Abelia is a graceful vase-shaped shrub for a large empty spot. Its growth habit is best enjoyed in its natural form, not hedged or sheared. When it gets too leggy, prune a few canes down to about 6 inches and the bottom will fill in again. Abelia will put out profuse little white to pinkish flowers summer into fall, will tolerate shade as well as heat and keep on blooming, often most of the year.
I’m fond of variegated plants for several reasons. They brighten dark corners of the garden and are more interesting when out of bloom. Because they don’t have the full complement of chlorophyll they tend to be slower growing and less aggressive. Weigela is a deciduous shrub that produces pink to red flowers galore in the spring, but the green-leafed versions are nothing special afterwards. However, the variegated weigela is quite pretty at the back of my narrow garden path. Heavy pruning just after bloom every other year will keep it whatever size you wish.

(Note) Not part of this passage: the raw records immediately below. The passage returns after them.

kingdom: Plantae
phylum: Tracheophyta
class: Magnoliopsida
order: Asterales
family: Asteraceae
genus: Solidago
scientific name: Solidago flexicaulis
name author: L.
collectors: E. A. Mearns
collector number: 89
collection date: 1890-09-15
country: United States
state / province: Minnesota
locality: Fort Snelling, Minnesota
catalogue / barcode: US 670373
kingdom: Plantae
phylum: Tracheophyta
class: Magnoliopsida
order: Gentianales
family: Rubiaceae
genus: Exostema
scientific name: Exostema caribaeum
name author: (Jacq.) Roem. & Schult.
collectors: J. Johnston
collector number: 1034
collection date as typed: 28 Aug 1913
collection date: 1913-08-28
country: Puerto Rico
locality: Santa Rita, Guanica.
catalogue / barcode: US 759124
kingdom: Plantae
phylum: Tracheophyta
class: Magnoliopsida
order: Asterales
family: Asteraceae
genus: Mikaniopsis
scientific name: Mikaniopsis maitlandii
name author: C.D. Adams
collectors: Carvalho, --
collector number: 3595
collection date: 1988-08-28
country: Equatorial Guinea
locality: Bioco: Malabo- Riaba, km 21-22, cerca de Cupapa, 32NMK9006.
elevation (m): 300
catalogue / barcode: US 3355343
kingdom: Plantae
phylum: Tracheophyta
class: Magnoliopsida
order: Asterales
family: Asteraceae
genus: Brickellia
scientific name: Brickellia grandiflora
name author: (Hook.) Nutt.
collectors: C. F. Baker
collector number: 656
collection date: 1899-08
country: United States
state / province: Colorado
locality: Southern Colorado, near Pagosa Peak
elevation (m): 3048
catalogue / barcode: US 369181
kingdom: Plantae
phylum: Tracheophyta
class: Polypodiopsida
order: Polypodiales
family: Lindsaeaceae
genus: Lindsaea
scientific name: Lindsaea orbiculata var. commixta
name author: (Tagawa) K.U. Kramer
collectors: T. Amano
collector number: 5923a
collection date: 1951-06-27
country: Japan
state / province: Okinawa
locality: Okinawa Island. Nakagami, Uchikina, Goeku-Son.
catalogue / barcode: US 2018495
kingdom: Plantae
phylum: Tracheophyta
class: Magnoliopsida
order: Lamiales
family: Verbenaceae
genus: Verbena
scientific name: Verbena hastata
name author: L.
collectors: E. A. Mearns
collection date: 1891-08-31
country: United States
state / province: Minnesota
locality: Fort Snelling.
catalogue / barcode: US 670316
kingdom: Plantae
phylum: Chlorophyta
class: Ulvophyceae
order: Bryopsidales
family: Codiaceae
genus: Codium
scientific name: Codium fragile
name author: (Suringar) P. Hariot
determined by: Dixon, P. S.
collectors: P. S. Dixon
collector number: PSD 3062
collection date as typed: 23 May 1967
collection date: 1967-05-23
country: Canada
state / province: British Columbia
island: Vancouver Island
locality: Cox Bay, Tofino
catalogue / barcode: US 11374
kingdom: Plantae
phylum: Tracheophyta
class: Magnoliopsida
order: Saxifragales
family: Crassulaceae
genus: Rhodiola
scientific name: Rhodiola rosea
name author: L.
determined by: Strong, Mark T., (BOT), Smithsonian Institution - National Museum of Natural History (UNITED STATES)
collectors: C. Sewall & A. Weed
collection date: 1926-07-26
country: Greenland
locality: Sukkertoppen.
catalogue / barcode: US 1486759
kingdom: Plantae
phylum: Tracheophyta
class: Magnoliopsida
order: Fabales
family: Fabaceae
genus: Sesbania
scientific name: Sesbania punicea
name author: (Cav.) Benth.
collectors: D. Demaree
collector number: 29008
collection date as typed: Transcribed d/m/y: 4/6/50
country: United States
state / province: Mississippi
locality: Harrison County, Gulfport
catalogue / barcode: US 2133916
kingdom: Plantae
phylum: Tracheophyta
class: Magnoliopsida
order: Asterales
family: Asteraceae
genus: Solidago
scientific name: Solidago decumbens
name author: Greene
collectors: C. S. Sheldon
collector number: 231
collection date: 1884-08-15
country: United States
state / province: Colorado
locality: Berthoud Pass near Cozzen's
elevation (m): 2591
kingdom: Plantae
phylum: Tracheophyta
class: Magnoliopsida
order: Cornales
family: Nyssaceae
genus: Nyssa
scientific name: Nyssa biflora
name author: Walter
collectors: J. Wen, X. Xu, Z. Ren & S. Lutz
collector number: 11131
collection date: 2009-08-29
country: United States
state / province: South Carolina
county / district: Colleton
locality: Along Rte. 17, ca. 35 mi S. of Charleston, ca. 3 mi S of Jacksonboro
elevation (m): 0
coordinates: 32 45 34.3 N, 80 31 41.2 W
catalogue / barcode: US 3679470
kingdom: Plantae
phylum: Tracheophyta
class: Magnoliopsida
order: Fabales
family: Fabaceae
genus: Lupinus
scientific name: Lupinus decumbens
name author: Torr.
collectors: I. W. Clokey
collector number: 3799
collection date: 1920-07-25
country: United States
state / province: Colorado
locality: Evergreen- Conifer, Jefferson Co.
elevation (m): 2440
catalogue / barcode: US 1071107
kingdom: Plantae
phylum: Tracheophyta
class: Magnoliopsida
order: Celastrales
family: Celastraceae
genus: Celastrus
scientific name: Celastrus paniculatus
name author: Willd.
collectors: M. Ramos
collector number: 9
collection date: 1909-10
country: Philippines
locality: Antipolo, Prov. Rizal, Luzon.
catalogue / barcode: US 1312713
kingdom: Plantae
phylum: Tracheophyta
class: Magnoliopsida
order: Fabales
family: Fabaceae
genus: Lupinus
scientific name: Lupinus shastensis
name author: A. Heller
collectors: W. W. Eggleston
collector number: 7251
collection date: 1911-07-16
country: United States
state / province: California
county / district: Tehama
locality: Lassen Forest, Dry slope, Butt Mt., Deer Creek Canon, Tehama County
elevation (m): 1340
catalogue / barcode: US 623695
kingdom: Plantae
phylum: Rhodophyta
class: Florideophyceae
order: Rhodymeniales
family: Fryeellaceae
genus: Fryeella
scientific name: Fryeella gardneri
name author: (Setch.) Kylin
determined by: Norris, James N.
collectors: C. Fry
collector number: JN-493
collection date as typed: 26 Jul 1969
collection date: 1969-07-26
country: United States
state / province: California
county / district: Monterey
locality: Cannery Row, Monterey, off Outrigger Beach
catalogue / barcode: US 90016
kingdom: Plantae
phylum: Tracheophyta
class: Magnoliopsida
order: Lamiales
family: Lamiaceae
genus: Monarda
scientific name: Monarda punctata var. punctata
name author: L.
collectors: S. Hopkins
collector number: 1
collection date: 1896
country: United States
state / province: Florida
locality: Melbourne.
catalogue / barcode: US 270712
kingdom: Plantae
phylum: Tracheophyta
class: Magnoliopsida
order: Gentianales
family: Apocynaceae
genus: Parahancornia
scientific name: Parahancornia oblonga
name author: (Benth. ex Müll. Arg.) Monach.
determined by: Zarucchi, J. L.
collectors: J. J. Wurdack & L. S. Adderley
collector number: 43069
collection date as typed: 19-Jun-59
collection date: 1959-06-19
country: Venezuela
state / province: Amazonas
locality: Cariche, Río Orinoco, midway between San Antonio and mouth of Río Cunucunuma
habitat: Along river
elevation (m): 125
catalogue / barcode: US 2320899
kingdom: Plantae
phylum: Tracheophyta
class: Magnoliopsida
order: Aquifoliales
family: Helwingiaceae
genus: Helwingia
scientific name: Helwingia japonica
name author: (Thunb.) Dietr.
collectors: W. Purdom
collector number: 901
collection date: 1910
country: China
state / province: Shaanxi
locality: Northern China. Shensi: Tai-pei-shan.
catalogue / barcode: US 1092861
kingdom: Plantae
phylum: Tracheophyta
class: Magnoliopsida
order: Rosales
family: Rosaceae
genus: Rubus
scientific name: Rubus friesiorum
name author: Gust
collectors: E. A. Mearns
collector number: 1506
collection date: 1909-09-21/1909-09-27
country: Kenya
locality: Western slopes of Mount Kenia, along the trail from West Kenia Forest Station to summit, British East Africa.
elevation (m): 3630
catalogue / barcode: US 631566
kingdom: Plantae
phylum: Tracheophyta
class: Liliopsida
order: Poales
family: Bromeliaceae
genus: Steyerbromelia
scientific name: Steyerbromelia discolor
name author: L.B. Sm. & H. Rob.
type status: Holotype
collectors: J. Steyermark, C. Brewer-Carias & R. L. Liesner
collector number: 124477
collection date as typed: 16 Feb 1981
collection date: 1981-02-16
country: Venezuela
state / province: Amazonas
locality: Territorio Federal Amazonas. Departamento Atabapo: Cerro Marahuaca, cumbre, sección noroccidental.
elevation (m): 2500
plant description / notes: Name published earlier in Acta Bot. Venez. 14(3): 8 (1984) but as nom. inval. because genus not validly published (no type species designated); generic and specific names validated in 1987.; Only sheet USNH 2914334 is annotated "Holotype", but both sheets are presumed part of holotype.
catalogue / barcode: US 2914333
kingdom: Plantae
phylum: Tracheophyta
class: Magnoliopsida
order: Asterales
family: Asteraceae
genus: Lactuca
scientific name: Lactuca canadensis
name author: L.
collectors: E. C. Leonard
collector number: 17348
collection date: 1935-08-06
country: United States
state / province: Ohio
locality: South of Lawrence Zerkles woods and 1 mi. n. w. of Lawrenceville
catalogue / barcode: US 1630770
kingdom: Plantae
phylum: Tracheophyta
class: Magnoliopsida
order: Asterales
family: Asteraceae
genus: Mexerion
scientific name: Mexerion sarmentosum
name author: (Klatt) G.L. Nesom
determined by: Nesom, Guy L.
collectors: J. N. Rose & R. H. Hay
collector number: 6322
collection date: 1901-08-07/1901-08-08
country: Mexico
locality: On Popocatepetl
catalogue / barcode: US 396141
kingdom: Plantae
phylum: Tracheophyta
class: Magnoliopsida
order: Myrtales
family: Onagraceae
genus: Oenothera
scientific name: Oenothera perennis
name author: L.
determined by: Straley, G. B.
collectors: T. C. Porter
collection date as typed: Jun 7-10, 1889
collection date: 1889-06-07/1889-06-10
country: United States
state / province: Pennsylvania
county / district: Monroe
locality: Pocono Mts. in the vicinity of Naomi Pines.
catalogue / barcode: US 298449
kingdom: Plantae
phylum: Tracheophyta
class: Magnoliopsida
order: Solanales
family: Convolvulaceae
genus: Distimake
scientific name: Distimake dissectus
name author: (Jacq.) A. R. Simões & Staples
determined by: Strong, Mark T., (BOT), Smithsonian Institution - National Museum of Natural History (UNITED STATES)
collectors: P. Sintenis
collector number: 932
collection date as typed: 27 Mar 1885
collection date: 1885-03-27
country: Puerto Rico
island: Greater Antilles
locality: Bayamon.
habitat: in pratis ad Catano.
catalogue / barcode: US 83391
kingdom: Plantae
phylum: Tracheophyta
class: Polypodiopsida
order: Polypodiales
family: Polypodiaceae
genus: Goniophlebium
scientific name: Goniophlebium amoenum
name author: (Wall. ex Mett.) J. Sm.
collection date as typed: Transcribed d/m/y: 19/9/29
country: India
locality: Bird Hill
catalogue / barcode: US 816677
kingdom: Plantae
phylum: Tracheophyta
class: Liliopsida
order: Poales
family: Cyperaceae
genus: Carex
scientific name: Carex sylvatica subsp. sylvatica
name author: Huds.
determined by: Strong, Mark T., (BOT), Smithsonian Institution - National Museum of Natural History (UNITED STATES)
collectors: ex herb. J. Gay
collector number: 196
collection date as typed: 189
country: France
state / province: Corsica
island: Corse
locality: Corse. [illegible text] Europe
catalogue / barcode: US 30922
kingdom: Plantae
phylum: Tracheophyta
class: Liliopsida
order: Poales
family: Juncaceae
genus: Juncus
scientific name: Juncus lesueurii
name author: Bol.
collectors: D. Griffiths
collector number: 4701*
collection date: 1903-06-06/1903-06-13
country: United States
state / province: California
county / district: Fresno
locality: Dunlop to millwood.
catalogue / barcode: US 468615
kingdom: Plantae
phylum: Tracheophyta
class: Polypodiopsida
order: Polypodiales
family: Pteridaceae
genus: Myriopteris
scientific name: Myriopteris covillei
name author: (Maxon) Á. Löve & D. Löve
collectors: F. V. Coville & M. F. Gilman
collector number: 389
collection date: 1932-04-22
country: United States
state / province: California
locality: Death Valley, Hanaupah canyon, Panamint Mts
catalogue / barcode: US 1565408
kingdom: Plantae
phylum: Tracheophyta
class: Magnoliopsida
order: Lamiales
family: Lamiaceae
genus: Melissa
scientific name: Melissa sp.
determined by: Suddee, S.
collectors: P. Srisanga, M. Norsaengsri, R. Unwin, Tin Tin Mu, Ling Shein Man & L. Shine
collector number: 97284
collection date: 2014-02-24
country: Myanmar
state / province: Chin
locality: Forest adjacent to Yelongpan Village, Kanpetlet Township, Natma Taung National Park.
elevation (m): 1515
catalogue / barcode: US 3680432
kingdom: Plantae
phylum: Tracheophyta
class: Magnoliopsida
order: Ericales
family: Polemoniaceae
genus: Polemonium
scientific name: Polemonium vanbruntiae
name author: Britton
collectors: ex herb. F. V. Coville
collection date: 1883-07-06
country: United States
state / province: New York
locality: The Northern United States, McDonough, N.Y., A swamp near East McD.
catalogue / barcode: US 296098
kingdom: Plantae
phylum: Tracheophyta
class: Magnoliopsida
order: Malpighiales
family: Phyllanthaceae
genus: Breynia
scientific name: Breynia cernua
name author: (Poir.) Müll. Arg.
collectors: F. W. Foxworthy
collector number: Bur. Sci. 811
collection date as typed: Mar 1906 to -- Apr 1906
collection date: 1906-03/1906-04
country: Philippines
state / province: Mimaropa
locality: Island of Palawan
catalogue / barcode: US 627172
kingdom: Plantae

Nandina domestica, or heavenly bamboo is the tall species version of one of the most versatile, graceful plants you can have in the garden. Its produces red berries for the birds. The best way to prune is to remove about a third of the canes near ground level to re-foliate the bottom of the plant.
Scented geraniums are actually pelargoniums and come in so many scents and leaf forms that they can be hard to recognize until you notice the asymmetrical five-petal flower. One of the nicest things about most geraniums: limitless free plants via easy-to-root cuttings.
Spiraea is a tough little shrub in two different forms: spring blooming bridal wreath with white cascading flowers, and summer- and fal-blooming with pink, red or white blooms at the ends of the branches. Hybridizers have developed many colorful varieties ranging from lemon yellow to deep bronze, which look good all year long. When I see spiraea I think of my grandmothers’ generation, though I don’t specifically remember these from their gardens.
If you have a hot sunny spot in your garden for a small tree, consider lagerstroemia or crape myrtle, which will flower its little heart out all summer long and then produce a wonderful color show in the fall. The bark is soft and sinuous when it drops its leaves for winter. You can pollard it to keep it at the height you wish. Every fall, cut the branches off at the same spot and it will develop a big knot at the end of each branch like the London plane trees in Golden Gate Park.
Try some new — old — plants in your garden and enjoy the variety and low upkeep.